Sidney Hayers (24 August 1921 – 8 February 2000) was a British film and television director, writer and producer.

Born in Edinburgh, Scotland, Hayers began his career as a film editor. Among the films he directed are Circus of Horrors (1960), the occult thriller Night of the Eagle (1962), a musical Three Hats for Lisa (1965), and the adventure films The Southern Star (1969) and The Trap (1966).

In British TV, his credits included The Persuaders! and The New Avengers; he later directed several American TV shows, including episodes of Magnum, P.I., The A-Team, Knight Rider, T. J. Hooker, Baywatch and The Famous Five.

Hayers died of cancer in 2000 in Altea, Spain. His wife was the actress Erika Remberg. He had two children, Susan and Robert from his first marriage, to Patricia.

Filmography

As writer 

 Edith – original screenplay from researched notes.
 A Spy for a Spy – Screenplay adapted from the novel The Springers in collaboration with author Berkeley Mather.
 The Sweetwater Point Motel – Screenplay adapted from the novel of the same name by Peter Saab.
 The Tangled Web – Screenplay adapted fram the novel The Molester by Lee Sarokin.
 Spy Now, Pay Later – Original screenplay in collaboration with Carl Johnson and Karl-Heinz Willschrei.
  (TV Series) – Additional material and rewrites for seven episodes.

—————

## TASK STATEMENT
Reproduce verbatim the portion of the Sidney Hayers biography between "Sidney Hayers (24" and "The Trap (1966).", inclusive.

## DATASET SECTION
—————

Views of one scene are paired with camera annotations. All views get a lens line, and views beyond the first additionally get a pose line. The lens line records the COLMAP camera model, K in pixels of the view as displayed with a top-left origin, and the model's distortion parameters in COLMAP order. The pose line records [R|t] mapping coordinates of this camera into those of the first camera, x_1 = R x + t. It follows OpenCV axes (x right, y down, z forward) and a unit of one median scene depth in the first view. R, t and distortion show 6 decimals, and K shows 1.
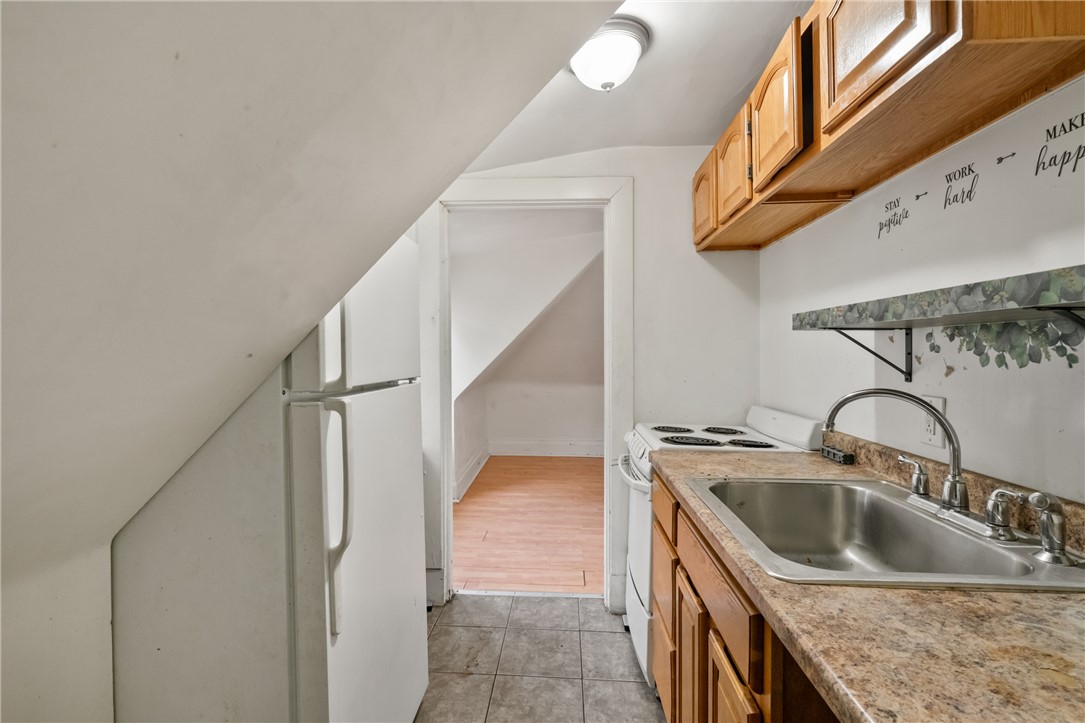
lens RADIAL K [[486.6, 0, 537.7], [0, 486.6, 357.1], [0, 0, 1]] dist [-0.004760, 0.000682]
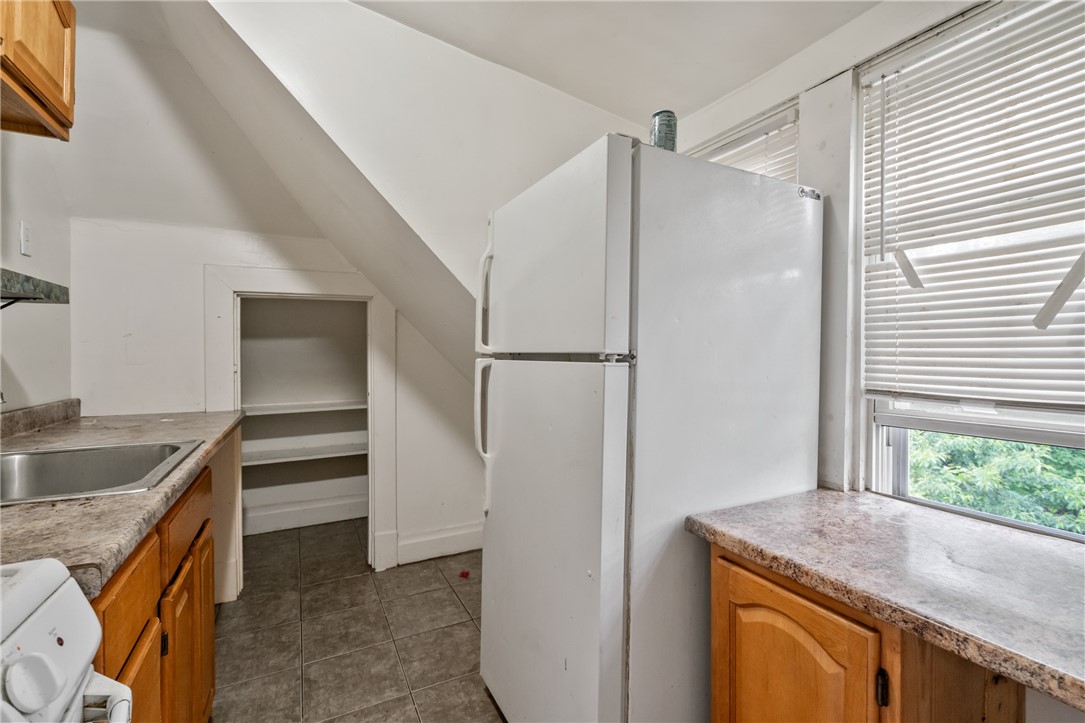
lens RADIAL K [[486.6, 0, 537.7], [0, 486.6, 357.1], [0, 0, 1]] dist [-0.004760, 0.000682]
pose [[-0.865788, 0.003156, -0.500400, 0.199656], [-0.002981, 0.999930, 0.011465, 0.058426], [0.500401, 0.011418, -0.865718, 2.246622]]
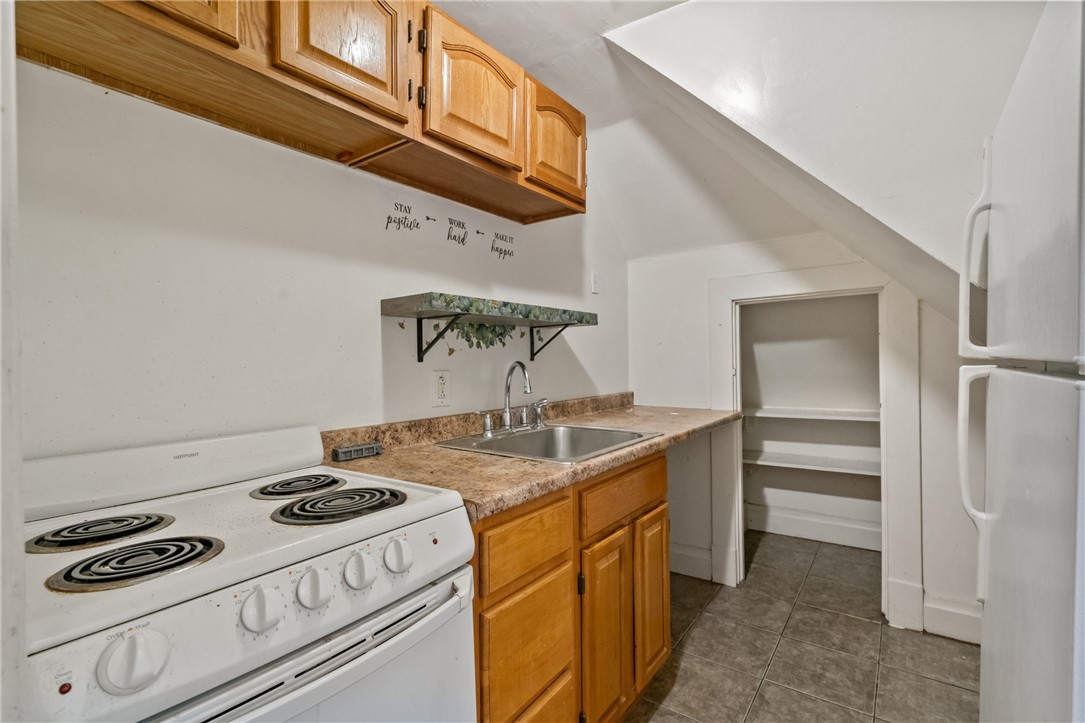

—————

## RESPONSE TO THIS TASK
Sidney Hayers (24 August 1921 – 8 February 2000) was a British film and television director, writer and producer.

Born in Edinburgh, Scotland, Hayers began his career as a film editor. Among the films he directed are Circus of Horrors (1960), the occult thriller Night of the Eagle (1962), a musical Three Hats for Lisa (1965), and the adventure films The Southern Star (1969) and The Trap (1966).